Printer-friendly version

COMMENTS: The following is from a discussion on a private sexology list serve.The writer is a professor of reproductive biology.


There are at least two studies that found that hypogonadal men get erections as readily as do men with male-typical T levels when exposed to sexual stimuli. T administration didn't increase erections. The only difference between hypogonadal men and controls was that the hypogonadal men maintained their erections for longer than did the controls. However, the HG men had to be exposed to sexual stimuli to get erections.

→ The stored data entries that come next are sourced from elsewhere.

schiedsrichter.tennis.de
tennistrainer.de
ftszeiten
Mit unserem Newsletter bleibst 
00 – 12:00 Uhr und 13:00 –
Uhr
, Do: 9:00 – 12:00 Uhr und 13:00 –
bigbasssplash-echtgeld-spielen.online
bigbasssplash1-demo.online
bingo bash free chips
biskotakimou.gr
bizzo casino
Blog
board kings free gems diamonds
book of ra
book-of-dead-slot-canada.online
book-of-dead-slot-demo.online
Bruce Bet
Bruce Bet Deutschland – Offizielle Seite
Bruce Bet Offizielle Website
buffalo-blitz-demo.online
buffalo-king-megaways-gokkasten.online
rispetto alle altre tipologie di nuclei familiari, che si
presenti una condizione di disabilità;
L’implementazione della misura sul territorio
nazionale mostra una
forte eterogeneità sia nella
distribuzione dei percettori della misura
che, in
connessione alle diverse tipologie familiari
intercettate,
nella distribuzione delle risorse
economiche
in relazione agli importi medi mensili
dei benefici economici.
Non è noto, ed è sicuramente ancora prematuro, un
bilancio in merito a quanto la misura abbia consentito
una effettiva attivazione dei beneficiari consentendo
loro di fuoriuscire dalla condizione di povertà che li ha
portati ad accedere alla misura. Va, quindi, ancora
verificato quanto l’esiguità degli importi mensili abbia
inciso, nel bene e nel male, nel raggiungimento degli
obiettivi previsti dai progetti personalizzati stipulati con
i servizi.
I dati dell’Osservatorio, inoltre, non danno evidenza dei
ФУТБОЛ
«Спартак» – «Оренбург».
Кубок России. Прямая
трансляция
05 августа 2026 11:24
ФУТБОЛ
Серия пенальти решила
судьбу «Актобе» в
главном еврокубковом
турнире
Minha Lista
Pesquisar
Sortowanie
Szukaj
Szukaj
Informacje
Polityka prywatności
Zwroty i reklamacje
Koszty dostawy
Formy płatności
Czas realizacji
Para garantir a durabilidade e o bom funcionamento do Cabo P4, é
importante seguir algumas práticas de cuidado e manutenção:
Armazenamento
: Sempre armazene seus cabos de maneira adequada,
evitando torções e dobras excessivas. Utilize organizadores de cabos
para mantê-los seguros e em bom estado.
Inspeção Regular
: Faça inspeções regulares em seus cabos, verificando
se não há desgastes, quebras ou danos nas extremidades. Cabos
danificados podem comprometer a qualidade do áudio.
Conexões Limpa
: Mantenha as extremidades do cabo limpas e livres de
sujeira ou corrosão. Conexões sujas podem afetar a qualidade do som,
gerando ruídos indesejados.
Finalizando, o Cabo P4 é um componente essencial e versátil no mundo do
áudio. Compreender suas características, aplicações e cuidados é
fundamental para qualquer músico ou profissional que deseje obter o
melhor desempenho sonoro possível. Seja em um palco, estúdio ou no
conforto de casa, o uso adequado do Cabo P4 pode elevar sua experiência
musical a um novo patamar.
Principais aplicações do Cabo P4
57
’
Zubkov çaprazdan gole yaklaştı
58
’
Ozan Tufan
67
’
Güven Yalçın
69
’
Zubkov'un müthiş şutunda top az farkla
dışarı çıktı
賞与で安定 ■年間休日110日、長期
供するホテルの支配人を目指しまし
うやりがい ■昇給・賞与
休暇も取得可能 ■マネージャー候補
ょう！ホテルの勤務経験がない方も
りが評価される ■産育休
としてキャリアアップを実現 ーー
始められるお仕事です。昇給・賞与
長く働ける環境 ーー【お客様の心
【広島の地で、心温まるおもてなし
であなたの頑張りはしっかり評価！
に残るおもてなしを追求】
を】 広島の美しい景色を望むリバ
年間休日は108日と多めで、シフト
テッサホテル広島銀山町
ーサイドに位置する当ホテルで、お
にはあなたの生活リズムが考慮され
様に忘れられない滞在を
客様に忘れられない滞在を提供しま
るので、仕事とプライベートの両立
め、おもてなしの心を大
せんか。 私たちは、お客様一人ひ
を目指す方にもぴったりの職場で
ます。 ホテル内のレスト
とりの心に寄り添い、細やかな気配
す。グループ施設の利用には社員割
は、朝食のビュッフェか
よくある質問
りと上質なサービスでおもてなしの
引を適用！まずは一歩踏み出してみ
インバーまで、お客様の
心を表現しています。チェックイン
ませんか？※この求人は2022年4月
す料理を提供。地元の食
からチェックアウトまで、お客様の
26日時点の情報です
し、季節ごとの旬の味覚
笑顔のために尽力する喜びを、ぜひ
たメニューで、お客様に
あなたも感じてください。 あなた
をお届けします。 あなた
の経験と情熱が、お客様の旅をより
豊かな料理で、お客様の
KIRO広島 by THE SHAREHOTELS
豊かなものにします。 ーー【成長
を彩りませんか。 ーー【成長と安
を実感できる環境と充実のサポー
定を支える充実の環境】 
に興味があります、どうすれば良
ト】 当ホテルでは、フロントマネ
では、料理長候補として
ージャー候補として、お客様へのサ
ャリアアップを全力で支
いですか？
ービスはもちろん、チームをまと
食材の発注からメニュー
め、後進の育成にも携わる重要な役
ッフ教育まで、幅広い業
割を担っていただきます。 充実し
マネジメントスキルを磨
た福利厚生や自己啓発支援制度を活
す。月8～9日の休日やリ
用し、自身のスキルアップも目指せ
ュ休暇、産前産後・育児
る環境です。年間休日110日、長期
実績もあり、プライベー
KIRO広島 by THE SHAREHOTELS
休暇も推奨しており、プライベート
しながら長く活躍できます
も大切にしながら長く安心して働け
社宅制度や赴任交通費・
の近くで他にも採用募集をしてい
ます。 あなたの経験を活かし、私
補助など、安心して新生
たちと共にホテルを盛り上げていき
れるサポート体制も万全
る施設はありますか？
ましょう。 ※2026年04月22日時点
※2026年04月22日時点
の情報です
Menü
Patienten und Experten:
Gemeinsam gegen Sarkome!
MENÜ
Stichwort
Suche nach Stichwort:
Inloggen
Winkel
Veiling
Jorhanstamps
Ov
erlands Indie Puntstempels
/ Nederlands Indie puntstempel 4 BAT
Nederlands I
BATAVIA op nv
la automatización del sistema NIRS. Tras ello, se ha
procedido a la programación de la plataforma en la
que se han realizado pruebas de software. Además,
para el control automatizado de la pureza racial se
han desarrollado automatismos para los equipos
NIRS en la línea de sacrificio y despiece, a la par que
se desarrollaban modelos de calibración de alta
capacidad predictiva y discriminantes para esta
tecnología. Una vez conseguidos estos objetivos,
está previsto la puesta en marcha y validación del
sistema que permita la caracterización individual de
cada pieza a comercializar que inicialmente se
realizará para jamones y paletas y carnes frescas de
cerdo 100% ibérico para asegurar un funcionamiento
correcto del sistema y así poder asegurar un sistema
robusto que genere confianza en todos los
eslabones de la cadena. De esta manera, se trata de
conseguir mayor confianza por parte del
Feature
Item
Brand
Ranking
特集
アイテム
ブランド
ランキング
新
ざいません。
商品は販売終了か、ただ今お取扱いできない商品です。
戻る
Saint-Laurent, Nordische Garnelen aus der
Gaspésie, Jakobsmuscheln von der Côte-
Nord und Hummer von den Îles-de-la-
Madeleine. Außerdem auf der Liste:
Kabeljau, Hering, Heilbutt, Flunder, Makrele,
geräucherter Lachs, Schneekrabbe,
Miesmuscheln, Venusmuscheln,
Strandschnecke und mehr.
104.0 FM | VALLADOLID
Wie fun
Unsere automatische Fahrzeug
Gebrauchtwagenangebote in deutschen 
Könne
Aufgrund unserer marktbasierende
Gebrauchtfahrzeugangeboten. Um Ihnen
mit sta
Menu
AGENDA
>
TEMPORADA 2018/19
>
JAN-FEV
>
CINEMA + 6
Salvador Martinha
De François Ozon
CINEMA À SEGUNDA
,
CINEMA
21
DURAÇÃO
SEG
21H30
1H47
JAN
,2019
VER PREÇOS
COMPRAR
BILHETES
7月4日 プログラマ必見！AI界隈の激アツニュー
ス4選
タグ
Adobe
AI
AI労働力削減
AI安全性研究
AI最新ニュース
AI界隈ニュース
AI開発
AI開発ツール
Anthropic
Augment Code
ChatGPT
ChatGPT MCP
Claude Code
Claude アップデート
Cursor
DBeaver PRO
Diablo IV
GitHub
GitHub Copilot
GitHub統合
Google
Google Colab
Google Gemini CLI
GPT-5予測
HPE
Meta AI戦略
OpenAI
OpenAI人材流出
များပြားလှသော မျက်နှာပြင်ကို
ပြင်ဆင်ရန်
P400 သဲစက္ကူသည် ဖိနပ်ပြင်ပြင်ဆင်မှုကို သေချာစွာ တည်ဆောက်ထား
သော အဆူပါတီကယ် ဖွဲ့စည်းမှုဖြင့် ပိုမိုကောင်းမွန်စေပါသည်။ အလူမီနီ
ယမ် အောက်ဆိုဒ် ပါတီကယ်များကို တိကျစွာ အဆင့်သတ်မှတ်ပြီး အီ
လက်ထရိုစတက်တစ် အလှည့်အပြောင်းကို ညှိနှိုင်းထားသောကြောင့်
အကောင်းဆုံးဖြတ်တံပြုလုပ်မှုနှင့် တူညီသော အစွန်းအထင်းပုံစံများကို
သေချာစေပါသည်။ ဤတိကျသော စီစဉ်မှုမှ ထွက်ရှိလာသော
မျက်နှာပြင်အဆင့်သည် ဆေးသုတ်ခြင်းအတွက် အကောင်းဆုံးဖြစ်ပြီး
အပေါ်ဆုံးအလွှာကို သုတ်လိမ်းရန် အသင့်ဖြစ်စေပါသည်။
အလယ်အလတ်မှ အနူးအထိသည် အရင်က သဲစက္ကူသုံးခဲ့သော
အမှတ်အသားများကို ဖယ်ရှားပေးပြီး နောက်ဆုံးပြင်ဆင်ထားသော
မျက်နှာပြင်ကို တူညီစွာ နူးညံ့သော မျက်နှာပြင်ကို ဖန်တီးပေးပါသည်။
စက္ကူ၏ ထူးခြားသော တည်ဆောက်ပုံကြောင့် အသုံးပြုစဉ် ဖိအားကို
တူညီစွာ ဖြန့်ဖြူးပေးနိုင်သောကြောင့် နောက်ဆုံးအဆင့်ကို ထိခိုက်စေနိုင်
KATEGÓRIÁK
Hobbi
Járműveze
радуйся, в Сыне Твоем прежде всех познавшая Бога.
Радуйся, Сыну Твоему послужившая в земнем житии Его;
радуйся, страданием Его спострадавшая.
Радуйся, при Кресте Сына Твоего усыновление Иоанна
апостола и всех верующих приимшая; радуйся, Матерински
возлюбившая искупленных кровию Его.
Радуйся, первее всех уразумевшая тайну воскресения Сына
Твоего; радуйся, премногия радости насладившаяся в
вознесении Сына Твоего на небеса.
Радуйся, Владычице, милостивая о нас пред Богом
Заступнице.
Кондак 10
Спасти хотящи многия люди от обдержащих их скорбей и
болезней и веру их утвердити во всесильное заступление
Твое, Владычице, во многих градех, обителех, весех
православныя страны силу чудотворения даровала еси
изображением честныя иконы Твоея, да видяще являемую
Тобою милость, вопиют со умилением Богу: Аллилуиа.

The big difference between hypogonadal men and controls was that HG men don't show spontaneous erections and don't have nocturnal erections.

Thus without T the motivation for an erection is missing, but men are capable of having erections when exposed to erotic stimuli.

Here are two reference for human studies:

Bagatell has shown that suppressing male T with a GnRH analogue markedly reduces male sexual desire, and masturbation frequency. The effects of T in men on modulating motivation are clear.  There does not appear to be any androgen influence on the males capacity to get an erection in response to sexual stimulation.  By the way, we found the same thing in monkeys whose androgens were suppressed with a GnRH analogue. Motivation to mate was reduced. If the male was high-ranking he continued to mate (female monkeys initiate sex in our groups so sex didn't depend on the male's motivation), but low ranking males stopped altogether reflecting that they needed the motivation to mate to overcome the male-male competition in the group.  Phoenix reported years ago that male monkeys who had been castrated for more than 5 years still got erections in response to being with a receptive female and about 25% of them continued to mate and show ejaculatory reflexes.

Here's the Bagatell reference.1994. Effects of endogenous testosterone and estradiol on sexual behavior in normal young men.

And our monkey reference  1991. Antide (Nal-Lys GnRH antagonist) suppression of pituitary-testicular function and sexual behavior in group-living rhesus monkeys.